§ **Assigned task A**: Could you write out every line of the recorded data again, replacing "Vietnam" with "Viet Nam" and leaving all else unchanged?

# # # # # # #

Member of the Saskatchewan Legislative Assembly for Canora-Pelly
- In office April 4, 2016 – October 1, 2024
- Preceded by: Ken Krawetz
- Succeeded by: Sean Wilson

Personal details
- Born: 1961 (age 64–65)
- Party: Saskatchewan Party

= Terry Dennis =

Canadian provincial politician

Terry Dennis is a Canadian provincial politician, who served as the Member of the Legislative Assembly of Saskatchewan for the riding of Canora-Pelly. He was first elected in the 2016 provincial election and sat as an MLA until 2024. He is a member of the Saskatchewan Party.

Dennis served as a town councillor and later as mayor of the town of Canora, Saskatchewan, holding the latter position for fourteen years. He was also the co-owner of Dennis' Foods, a grocery store in Canora that had been owned by the Dennis family since 1947. The store was sold in the year 2016. He has been twice convicted of drunk driving, once in 1979 and again in 2001 during his first term as mayor. In October 2023, he lost re-nomination for the 2024 Saskatchewan general election to Sean Wilson.

# # # # # # #

§ **Assigned task B**: Can you return the part of the text about Terry Dennis from "Terry Dennis is" up to and including "the Saskatchewan Party.", copied word for word?

[Recorded data]

# # # # # # #

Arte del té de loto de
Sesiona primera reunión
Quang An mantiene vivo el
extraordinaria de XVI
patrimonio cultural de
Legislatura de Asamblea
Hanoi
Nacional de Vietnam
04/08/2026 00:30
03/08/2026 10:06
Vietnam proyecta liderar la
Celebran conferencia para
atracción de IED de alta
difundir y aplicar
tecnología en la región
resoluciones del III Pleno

# # # # # # #

§ **Exercise response A**:
Arte del té de loto de
Sesiona primera reunión
Quang An mantiene vivo el
extraordinaria de XVI
patrimonio cultural de
Legislatura de Asamblea
Hanoi
Nacional de Viet Nam
04/08/2026 00:30
03/08/2026 10:06
Viet Nam proyecta liderar la
Celebran conferencia para
atracción de IED de alta
difundir y aplicar
tecnología en la región
resoluciones del III Pleno

§ **Exercise response B**:
Terry Dennis is a Canadian provincial politician, who served as the Member of the Legislative Assembly of Saskatchewan for the riding of Canora-Pelly. He was first elected in the 2016 provincial election and sat as an MLA until 2024. He is a member of the Saskatchewan Party.